**Work to do**: Output all the data exactly. Pictures do not belong in the copy.

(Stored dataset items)
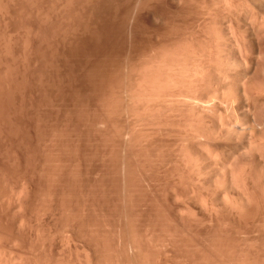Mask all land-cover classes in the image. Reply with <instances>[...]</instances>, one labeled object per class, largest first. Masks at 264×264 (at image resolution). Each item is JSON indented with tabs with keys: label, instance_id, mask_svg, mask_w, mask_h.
Here are the masks:
<instances>
[{
	"label": "bare ground",
	"instance_id": "bare-ground-1",
	"mask_svg": "<svg viewBox=\"0 0 264 264\" xmlns=\"http://www.w3.org/2000/svg\"><path fill=\"white\" fill-rule=\"evenodd\" d=\"M89 1L78 0L74 15L92 14ZM148 1L116 0L131 6L121 19L128 25L119 23L128 35L119 30L134 47L125 43L123 79L107 98L101 93L108 102L99 98L106 102L99 100L94 124L97 200L93 222L84 224L87 253L78 255L68 217L64 239L74 255L63 264H104L103 252L109 264H264V0H155L151 9ZM14 2L0 0V90L10 80L3 60H14L13 38L35 32L24 19L32 0H19L23 19L13 25ZM40 42L26 38L24 49ZM2 168L0 212L12 203L17 222L12 232L0 230V264H60L41 217L65 193L48 187L46 204L40 183L8 180ZM36 202L41 224L33 234L26 228ZM137 212L145 214L142 232Z\"/></svg>",
	"mask_w": 264,
	"mask_h": 264
},
{
	"label": "rangeland",
	"instance_id": "rangeland-1",
	"mask_svg": "<svg viewBox=\"0 0 264 264\" xmlns=\"http://www.w3.org/2000/svg\"><path fill=\"white\" fill-rule=\"evenodd\" d=\"M38 1L36 3L37 1L32 0V3L29 2L30 4L24 7L28 13L27 18L24 19L35 32L16 35L12 40L14 60H3L8 62L11 68L7 74V79L9 77L10 80L7 85H3L4 88L1 86L0 90V127L2 128L0 163L6 179L14 181L25 177L31 183H40L39 194L46 204L48 200L45 194L48 192V187L65 193L58 202L59 206L55 209L51 207V211L41 217L49 231V236L40 234L43 239L51 243L52 254L60 264H63L64 258L74 255L68 253L64 239L68 217L74 218L77 225L80 237L77 245L83 247L86 242H90V236L84 231V224L93 222L95 214L92 208L97 200L92 194L95 171L99 163L94 124L99 117L101 100L105 98L104 96L107 98L106 93L110 92L111 95L112 89L118 87L119 80L123 79L122 73L131 55V49L128 51L126 49L128 53L124 54L126 47L124 45L129 43L127 48L134 47L129 46L131 44L129 36L126 37L128 39L124 38L128 35V26L125 24L126 28L121 27L125 22L121 19L127 16L124 12L128 13L126 9L129 10L131 6L127 7V0H122L127 3V8L124 9L116 7L120 4L116 0L114 2L111 0L113 5L109 0H90L86 8L89 9L92 5L93 12L97 10L99 13L97 14V11L93 13L90 7L92 14H87L90 10H85L86 13L82 12L85 13L84 15H79L80 5L76 7L78 0L77 2L71 0L69 6L63 9L55 6L56 4L52 6L55 0L51 2L52 4L50 3L52 0L49 2L46 0V4L44 0ZM150 1L152 0L146 4L147 6L150 4L148 8L151 9V5L154 4L157 8L158 0L156 2L154 0L155 3L152 1L153 4ZM202 1L208 3L209 0ZM246 1L244 0V4ZM14 3L16 8L11 19L12 24L23 19L20 13L24 3L20 5L19 0ZM78 10L79 14L77 13L76 17L74 13L76 14ZM132 12L131 14L129 12L131 17ZM143 13H141L143 18L139 15L141 20L144 19ZM128 20L125 22L127 25ZM119 29L125 36L120 34ZM118 34L122 35V41L119 40ZM46 37L51 39L45 40L48 39ZM26 38L30 40L38 38L41 42L36 43L34 48L29 46L24 49L23 42ZM123 38L126 39L125 42ZM150 54L152 53L146 54L144 60L149 59ZM132 55L135 56L133 49ZM121 68L124 70L122 71ZM100 97L104 98L99 99ZM109 98L106 99L107 102ZM13 207L12 203L6 204L4 212H0L2 235L14 231L16 227L17 214ZM39 208V202H36L35 209L30 210L27 232L35 234L37 226L41 224L37 215ZM112 214L114 217L111 218H116V214L112 212L110 216ZM137 218L140 224L139 230L141 232L146 230L145 214L137 212ZM27 234L23 232L19 235L27 238ZM3 237L7 238V236ZM44 249L45 247H40L38 251L43 252ZM85 253H87L85 247L78 250V255ZM102 261L104 264H109L104 252Z\"/></svg>",
	"mask_w": 264,
	"mask_h": 264
}]
</instances>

**Reply**:
Mask all land-cover classes in the image. Reply with <instances>[...]</instances>, one labeled object per class, largest first. Masks at 264×264 (at image resolution). Each item is JSON indented with tabs with keys: label, instance_id, mask_svg, mask_w, mask_h.
Here are the masks:
<instances>
[{
	"label": "bare ground",
	"instance_id": "bare-ground-1",
	"mask_svg": "<svg viewBox=\"0 0 264 264\" xmlns=\"http://www.w3.org/2000/svg\"><path fill=\"white\" fill-rule=\"evenodd\" d=\"M89 1L78 0L74 15L92 14ZM148 1L116 0L131 6L121 19L128 25L119 23L128 35L119 30L134 47L125 43L123 79L107 98L101 93L108 102L99 98L106 102L99 100L94 124L97 200L93 222L84 224L87 253L78 255L68 217L64 239L74 255L63 264H104L103 252L109 264H264V0H155L151 9ZM14 2L0 0V90L10 80L3 60H14L13 38L35 32L24 19L32 0H19L23 19L13 25ZM40 42L26 38L24 49ZM2 168L0 212L12 203L17 222L12 232L0 230V264H60L41 217L65 193L48 187L46 204L40 183L8 180ZM36 202L41 224L33 234L26 228ZM137 212L145 214L142 232Z\"/></svg>",
	"mask_w": 264,
	"mask_h": 264
},
{
	"label": "rangeland",
	"instance_id": "rangeland-1",
	"mask_svg": "<svg viewBox=\"0 0 264 264\" xmlns=\"http://www.w3.org/2000/svg\"><path fill=\"white\" fill-rule=\"evenodd\" d=\"M38 1L36 3L37 1L32 0V3L29 2L30 4L24 7L28 13L27 18L24 19L35 32L16 35L12 40L14 60H3L8 62L11 68L7 74V79L9 77L10 80L7 85H3L4 88L1 86L0 90V127L2 128L0 163L6 179L14 181L25 177L31 183H40L39 194L46 204L48 200L45 194L48 192V187L65 193L58 202L59 206L55 209L51 207V211L41 217L49 231V236L40 234L43 239L51 243L52 254L60 264H63L64 258L74 255L68 253L64 239L68 217L74 218L77 225L80 237L77 245L83 247L86 242H90V236L84 231V224L93 222L95 214L92 208L97 200L92 194L95 171L99 163L94 124L99 117L101 100L105 98L104 96L107 98L106 93L110 92L111 95L112 89L118 87L119 80L123 79L122 73L131 55V49L128 51L126 49L128 53L124 54L126 47L124 45L129 43L127 48L134 47L129 46L131 44L129 36L126 37L128 39L124 38L128 35V26L125 24L126 28L121 27L125 22L121 19L127 16L124 12L128 13L126 9L129 10L131 6L127 7V0H122L127 3V8L124 9L116 7L120 4L116 0L114 2L111 0L113 5L109 0H90L86 8L89 9L92 5L93 12L97 10L99 13L97 14V11L93 13L90 7L92 14H87L90 10H85L86 13L82 12L85 13L84 15H79L80 5L76 7L78 0L77 2L71 0L69 6L63 9L55 6L56 4L52 6L55 0L51 2L52 4L50 3L52 0L49 2L46 0V4L44 0ZM150 1L152 0L146 4L147 6L150 4L148 8L151 9V5L154 4L157 8L158 0L156 2L154 0L155 3L152 1L153 4ZM202 1L208 3L209 0ZM246 1L244 0V4ZM14 3L16 8L11 19L12 24L23 19L20 13L24 3L20 5L19 0ZM78 10L79 14L77 13L76 17L74 13L76 14ZM132 12L131 14L129 12L131 17ZM143 13H141L143 18L139 15L141 20L144 19ZM128 20L125 22L127 25ZM119 29L125 36L120 34ZM118 34L122 35V41L119 40ZM46 37L51 39L45 40L48 39ZM26 38L30 40L38 38L41 42L36 43L34 48L29 46L24 49L23 42ZM123 38L126 39L125 42ZM150 54L152 53L146 54L144 60L149 59ZM132 55L135 56L133 49ZM121 68L124 70L122 71ZM100 97L104 98L99 99ZM109 98L106 99L107 102ZM13 207L12 203L6 204L4 212H0L2 235L14 231L16 227L17 214ZM39 208V202H36L35 209L30 210L27 232L35 234L37 226L41 224L37 215ZM112 214L114 217L111 218H116V214L112 212L110 216ZM137 218L140 224L139 230L141 232L146 230L145 214L137 212ZM27 234L23 232L19 235L27 238ZM3 237L7 238V236ZM44 249L45 247H40L38 251L43 252ZM85 253H87L85 247L78 250V255ZM102 261L104 264H109L104 252Z\"/></svg>",
	"mask_w": 264,
	"mask_h": 264
}]
</instances>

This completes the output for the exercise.